Verbot aller Neonazi-Gruppen

NPD-Verbot – eine Alibi-Diskussion?

Die Attentate haben Bund und Länder unter Druck gesetzt: Die üblichen Worte des Bedauerns sollen durch eine Maßnahme ergänzt werden, die weltweit als Beweis für den "Kampf" der Regierenden gegen die Neonazis herhalten kann. Und so reden die Chefs der etablierten Parteien – über 30 Jahre nach deren Gründung – plötzlich über ein Verbot der "Nationaldemokratischen Partei Deutschlands", der NPD.

Nach dem ersten Beifall in Teilen der Öffentlichkeit begann eine Debatte, die um zwei Fragen kreiste: Wäre solch ein Verbot wirklich wirksam? Und: Ist es überhaupt juristisch einwandfrei erreichbar?

Sicher: ein NPD-Verbot wäre nicht das Ende des Neonazismus. Verstärkte öffentliche Aufarbeitung ist angesagt. Und es müssen Rahmenbedingungen her, die jungen Leuten wieder eine Perspektive bieten. Aber wie kann das klappen, wenn Unternehmer und Politiker zur selben Zeit die Reste des Erhard‘schen "Sozialstaats" nicht schnell genug beseitigen können?

Zudem: die NPD ist nur eine von vielen Neonazi-Gruppen – und die parlamentarisch erfolgloseste. DVU und Reps hingegen sitzen in mehreren Parlamenten (u.a. im Landtag von Sachsen-Anhalt). Aber von denen ist keine Rede. Will man den räudigsten Wolf erledigen und das Rudel weiterziehen lassen?

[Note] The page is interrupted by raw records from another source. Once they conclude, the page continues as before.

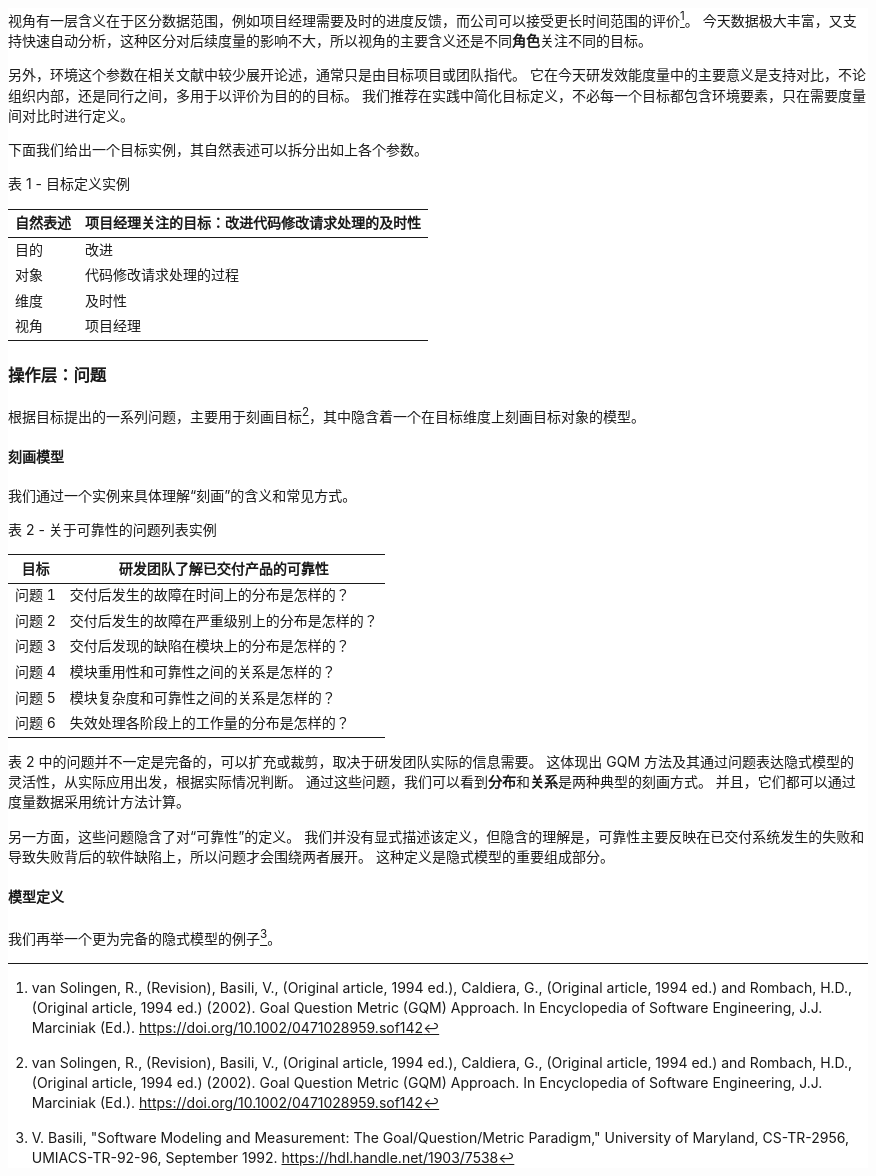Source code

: 视角有一层含义在于区分数据范围，例如项目经理需要及时的进度反馈，而公司可以接受更长时间范围的评价[^vanSolingen(2002)]。
今天数据极大丰富，又支持快速自动分析，这种区分对后续度量的影响不大，所以视角的主要含义还是不同**角色**关注不同的目标。

另外，环境这个参数在相关文献中较少展开论述，通常只是由目标项目或团队指代。
它在今天研发效能度量中的主要意义是支持对比，不论组织内部，还是同行之间，多用于以评价为目的的目标。
我们推荐在实践中简化目标定义，不必每一个目标都包含环境要素，只在需要度量间对比时进行定义。

下面我们给出一个目标实例，其自然表述可以拆分出如上各个参数。

<a name="goal-example">表 1</a> - 目标定义实例

| 自然表述 | 项目经理关注的目标：改进代码修改请求处理的及时性 |
|---|---|
| 目的 | 改进 |
| 对象 | 代码修改请求处理的过程 |
| 维度 | 及时性 |
| 视角 | 项目经理 |

### 操作层：问题

根据目标提出的一系列问题，主要用于刻画目标[^vanSolingen(2002)]，其中隐含着一个在目标维度上刻画目标对象的模型。

#### 刻画模型

我们通过一个实例来具体理解“刻画”的含义和常见方式。

<a name="reliability-questions">表 2</a> - 关于可靠性的问题列表实例

| 目标 | 研发团队了解已交付产品的可靠性
| --- | --- |
| 问题 1 | 交付后发生的故障在时间上的分布是怎样的？ |
| 问题 2 | 交付后发生的故障在严重级别上的分布是怎样的？ |
| 问题 3 | 交付后发现的缺陷在模块上的分布是怎样的？ |
| 问题 4 | 模块重用性和可靠性之间的关系是怎样的？ |
| 问题 5 | 模块复杂度和可靠性之间的关系是怎样的？ |
| 问题 6 | 失效处理各阶段上的工作量的分布是怎样的？ |

表 2 中的问题并不一定是完备的，可以扩充或裁剪，取决于研发团队实际的信息需要。
这体现出 GQM 方法及其通过问题表达隐式模型的灵活性，从实际应用出发，根据实际情况判断。
通过这些问题，我们可以看到**分布**和**关系**是两种典型的刻画方式。
并且，它们都可以通过度量数据采用统计方法计算。

另一方面，这些问题隐含了对“可靠性”的定义。
我们并没有显式描述该定义，但隐含的理解是，可靠性主要反映在已交付系统发生的失败和导致失败背后的软件缺陷上，所以问题才会围绕两者展开。
这种定义是隐式模型的重要组成部分。

#### 模型定义

我们再举一个更为完备的隐式模型的例子[^Basili(1992)]。


[^Basili(1984)]: V. R. Basili and D. M. Weiss, "A Methodology for Collecting Valid Software Engineering Data," in _IEEE Transactions on Software Engineering_, vol. SE-10, no. 6, pp. 728-738, Nov. 1984. https://doi.org/10.1109/TSE.1984.5010301
[^Basili(1992)]: V. Basili, "Software Modeling and Measurement: The Goal/Question/Metric Paradigm," University of Maryland, CS-TR-2956, UMIACS-TR-92-96, September 1992. https://hdl.handle.net/1903/7538
[^OpenMARI]: OpenMARI项目．开源指标体系和效能提升指南．网站：[https://www.openmari.dev](https://www.openmari.dev)．
[^vanSolingen(2002)]: van Solingen, R., (Revision), Basili, V., (Original article, 1994 ed.), Caldiera, G., (Original article, 1994 ed.) and Rombach, H.D., (Original article, 1994 ed.) (2002). Goal Question Metric (GQM) Approach. In Encyclopedia of Software Engineering, J.J. Marciniak (Ed.). https://doi.org/10.1002/0471028959.sof142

Also: erst ein Verbot von NPD und DVU und Reps würde die organisatorischen Strukturen der Neonazis empfindlich treffen. Ohne Büros und Schulungsstätten, vor allem aber ohne die Millionen auf den Konten (zum großen Teil aus der Erstattung von Wahlkampfkosten stammend) würden den neuen Nazi-Führern die Beine unter dem Hintern weggezogen. Warum zögert man?

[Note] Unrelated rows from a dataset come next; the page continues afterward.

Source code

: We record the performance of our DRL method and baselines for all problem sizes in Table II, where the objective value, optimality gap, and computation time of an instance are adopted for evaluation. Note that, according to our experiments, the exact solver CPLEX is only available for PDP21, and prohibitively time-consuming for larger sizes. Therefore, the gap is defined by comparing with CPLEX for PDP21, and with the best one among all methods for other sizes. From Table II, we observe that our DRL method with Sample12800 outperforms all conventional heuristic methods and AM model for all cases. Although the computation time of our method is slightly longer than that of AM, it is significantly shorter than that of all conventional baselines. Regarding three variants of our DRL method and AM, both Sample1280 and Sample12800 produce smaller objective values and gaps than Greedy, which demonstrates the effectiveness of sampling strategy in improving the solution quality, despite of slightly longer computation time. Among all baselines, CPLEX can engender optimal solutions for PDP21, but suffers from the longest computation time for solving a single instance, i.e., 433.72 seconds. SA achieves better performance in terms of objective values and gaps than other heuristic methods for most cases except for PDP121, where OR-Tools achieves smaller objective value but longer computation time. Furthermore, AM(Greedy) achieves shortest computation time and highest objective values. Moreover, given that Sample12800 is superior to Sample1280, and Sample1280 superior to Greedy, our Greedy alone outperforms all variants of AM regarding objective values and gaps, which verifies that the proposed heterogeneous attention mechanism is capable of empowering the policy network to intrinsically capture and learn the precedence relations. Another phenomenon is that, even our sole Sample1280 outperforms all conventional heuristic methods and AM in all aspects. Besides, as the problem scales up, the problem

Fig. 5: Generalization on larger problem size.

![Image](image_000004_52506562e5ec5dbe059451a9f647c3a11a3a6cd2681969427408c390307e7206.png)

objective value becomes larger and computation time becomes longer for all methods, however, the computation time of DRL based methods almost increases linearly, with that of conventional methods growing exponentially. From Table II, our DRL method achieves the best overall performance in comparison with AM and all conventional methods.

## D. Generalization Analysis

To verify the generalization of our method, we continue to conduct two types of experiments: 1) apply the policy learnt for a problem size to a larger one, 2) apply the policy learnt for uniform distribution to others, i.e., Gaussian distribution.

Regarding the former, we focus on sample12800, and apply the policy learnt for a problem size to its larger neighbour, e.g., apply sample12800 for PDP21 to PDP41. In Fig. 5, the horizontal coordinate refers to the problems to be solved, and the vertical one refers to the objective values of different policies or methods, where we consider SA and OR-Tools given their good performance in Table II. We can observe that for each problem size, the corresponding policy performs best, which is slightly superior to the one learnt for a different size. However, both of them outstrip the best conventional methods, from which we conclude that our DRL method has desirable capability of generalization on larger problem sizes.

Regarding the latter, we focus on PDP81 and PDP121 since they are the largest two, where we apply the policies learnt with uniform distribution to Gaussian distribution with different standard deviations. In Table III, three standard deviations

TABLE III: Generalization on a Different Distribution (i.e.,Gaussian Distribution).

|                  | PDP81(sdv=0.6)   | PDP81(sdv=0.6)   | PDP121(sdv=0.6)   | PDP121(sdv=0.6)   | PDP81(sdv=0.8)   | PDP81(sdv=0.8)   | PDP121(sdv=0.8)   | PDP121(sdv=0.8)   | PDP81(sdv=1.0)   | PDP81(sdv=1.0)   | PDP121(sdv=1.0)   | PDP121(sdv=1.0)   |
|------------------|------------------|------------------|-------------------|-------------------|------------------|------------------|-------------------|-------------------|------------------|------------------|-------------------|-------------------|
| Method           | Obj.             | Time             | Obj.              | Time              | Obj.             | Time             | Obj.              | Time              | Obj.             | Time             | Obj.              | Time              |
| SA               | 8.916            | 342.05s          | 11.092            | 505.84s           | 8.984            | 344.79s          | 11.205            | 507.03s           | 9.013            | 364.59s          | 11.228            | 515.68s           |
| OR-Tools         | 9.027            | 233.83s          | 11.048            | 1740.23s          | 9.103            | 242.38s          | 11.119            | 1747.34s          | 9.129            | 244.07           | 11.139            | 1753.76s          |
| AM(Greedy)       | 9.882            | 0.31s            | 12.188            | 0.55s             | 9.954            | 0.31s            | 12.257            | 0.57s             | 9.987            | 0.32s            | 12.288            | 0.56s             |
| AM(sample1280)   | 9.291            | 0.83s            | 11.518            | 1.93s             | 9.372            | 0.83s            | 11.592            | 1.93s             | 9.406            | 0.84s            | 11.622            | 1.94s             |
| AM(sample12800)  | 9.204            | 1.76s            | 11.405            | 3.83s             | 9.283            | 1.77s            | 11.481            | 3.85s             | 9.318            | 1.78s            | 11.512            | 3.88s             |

An dieser Stelle melden sich die Taktierer zu Wort, die juristischen Feingeister, die bei der Frage nach der Uhrzeit erst einmal nachschlagen, ob sie darauf überhaupt antworten dürfen. Wenn, warnen sie, die NPD vor dem Bundesverfassungsgericht obsiegen würde – wie lächerlich stünde der "demokratische Rechtsstaat" da? Welchen Triumph würden die Nazis dann feiern! Welchen Zulauf erwarten! Nein, sagen sie, dann lieber gar nicht erst nach Karlsruhe gehen ...

Ins Grundgesetz haben diese Leute nicht geguckt. Nach Artikel 139 sind noch alle Vorschriften in Kraft, die nach 1945 von den Alliierten zum Verbot nazistischer und militaristischer (!) Organisationen samt ihren Ersatzgruppierungen erlassen wurden. Im Klartext: die Innenminister sind gefordert. Sie können die braunen Parteien als Nachfolgeorganisationen der NSDAP auflösen, ohne erst in Karlsruhe zu prozessieren. Mit all den Materialien, die der Staatsschutz gesammelt haben müsste (und die jeder Surfer im Internet finden kann), dürften Beweise kein Problem sein. Oder geht es wie beim Verbot der FAP vor einigen Jahren wieder nur darum, sich ein demokratisches Alibi zu verschaffen? Die nächsten Monate werden es zeigen.